WHO has long been chastised for its reluctance to create binding norms, despite the bold mission and sweeping powers granted in its Constitution. The critical question, however, is whether or not WHO can deal with the most important, and intractable, health problems in the poorest regions of the world.

Amelioration of the enduring and complex problems of global health is virtually impossible without a collective response. The creation of international legal norms, processes and institutions provides an ongoing and structured forum for states to develop a shared humanitarian instinct on global health. But the problem of using international law as a tool for effective global health governance has long perplexed scholars, and for good reason.

This critical analysis has sought to set out a definition and the grand challenges in global health law today. As we have described, global health law has a number of structural inadequacies and inherent challenges— including vague standards, ineffective monitoring, weak enforcement—and a ‘statist’ approach that insufficiently harnesses the creativity and resources of non-state actors and civil society more generally. Notably, international law suffers from important structural limitations that impact its effectiveness as a tool of global health governance. These limitations include challenges of timely commitment, implementation and modification of international standards. Overall, in the absence of effective mechanisms for rationalizing and coordinating the global health law system, there are serious questions about the capacity of existing and future global health law to advance global health effectively and equitably. Thus, although members of the global community are increasingly turning their attention to the idea of international law as a tool for cooperation in global health and calling for codification of new instruments, developing strategies to improve standard-setting, implementation and coordination are enduring grand challenges in global health law.
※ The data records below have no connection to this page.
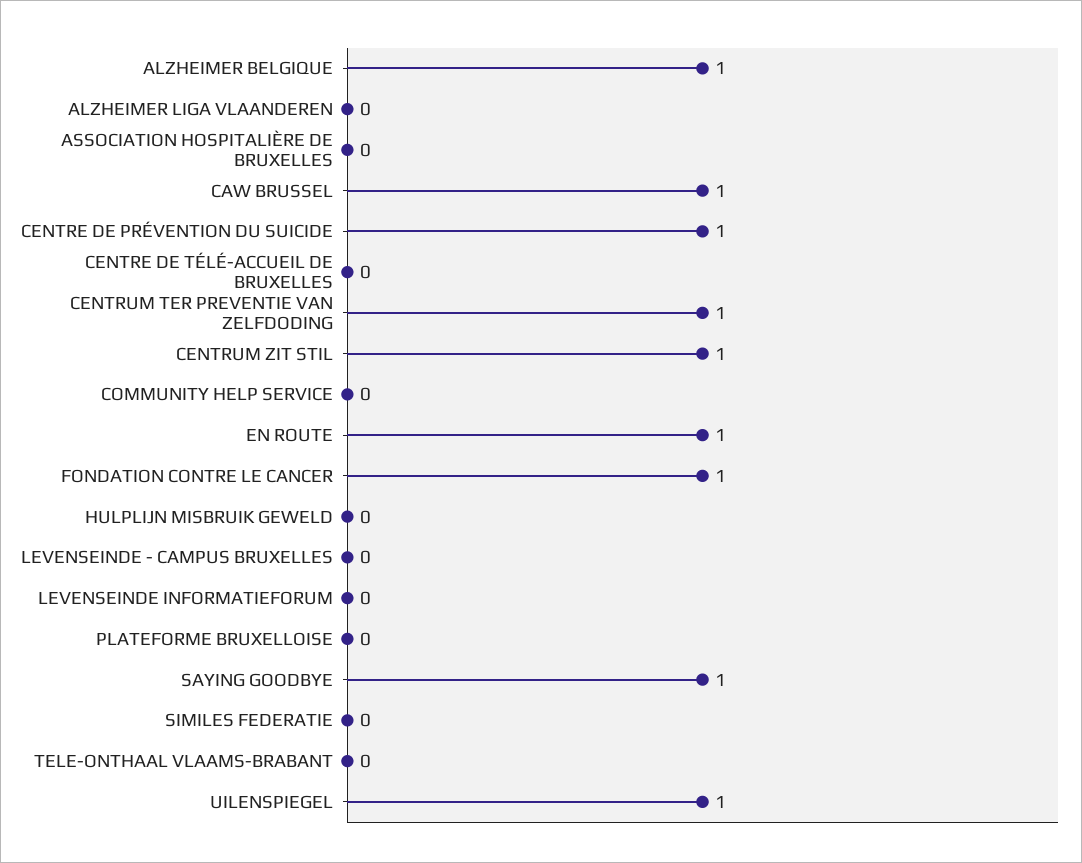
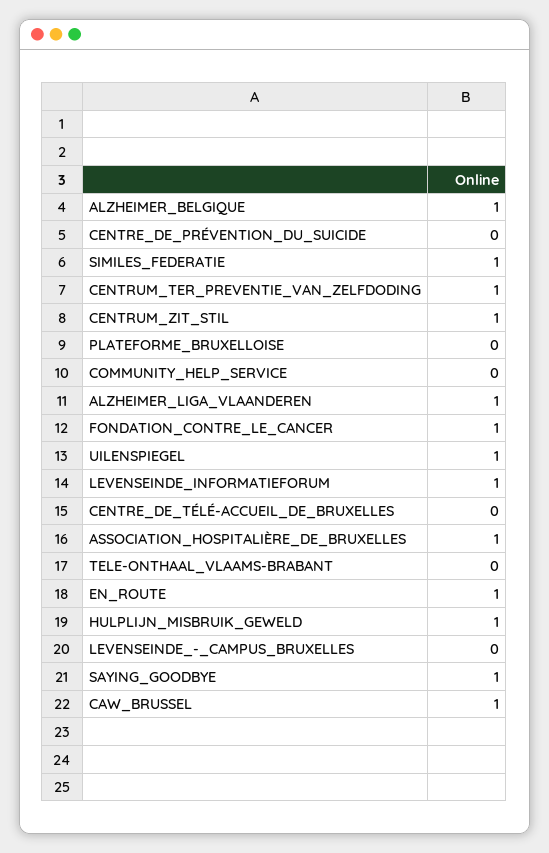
ALZHEIMER LIGA VLAANDEREN: 0 -> 1
ASSOCIATION HOSPITALIÈRE DE BRUXELLES: 0 -> 1
CENTRE DE PRÉVENTION DU SUICIDE: 1 -> 0
HULPLIJN MISBRUIK GEWELD: 0 -> 1
LEVENSEINDE INFORMATIEFORUM: 0 -> 1
SIMILES FEDERATIE: 0 -> 1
If law is to play a constructive role in global health governance in the future, new models will be required to channel more constructive and cooperative action to address one of the defining issues of our time—the health of the world’s population. The most significant grand challenge to utilizing law as an effective tool to advance global health is the state-centricity of international law. The principle of sovereignty continues to prevail in the international legal system and states dictate whether and how law will be used to address global health problems. Importantly, however, that principle has been incrementally weakened by recent developments in the structure and the rules of the inter-state system. In particular, an increasing emphasis on human rights since the end of World War II has contributed to shifting the focus from states to individuals. At the same time, the process of globalization and the emergence of new actors on the international scene, including non-governmental organizations, corporations and coalitions of public-private partnerships, have limited state sovereignty. Collectively, these types of changes are chipping away at the classical notion of sovereignty, providing the circumstances for the continued evolution of international law in general and global health law in particular.

The contemporary attention, funding and action devoted to global health are satisfying and show promise. Global health, no less than global climate change, is a defining issue of our time. But if the international community does not come together with a shared vision and architecture for effective self-governance, all of this interest will wane. And if it does, the vicious cycle of poverty, political instability and poor health will continue unabated.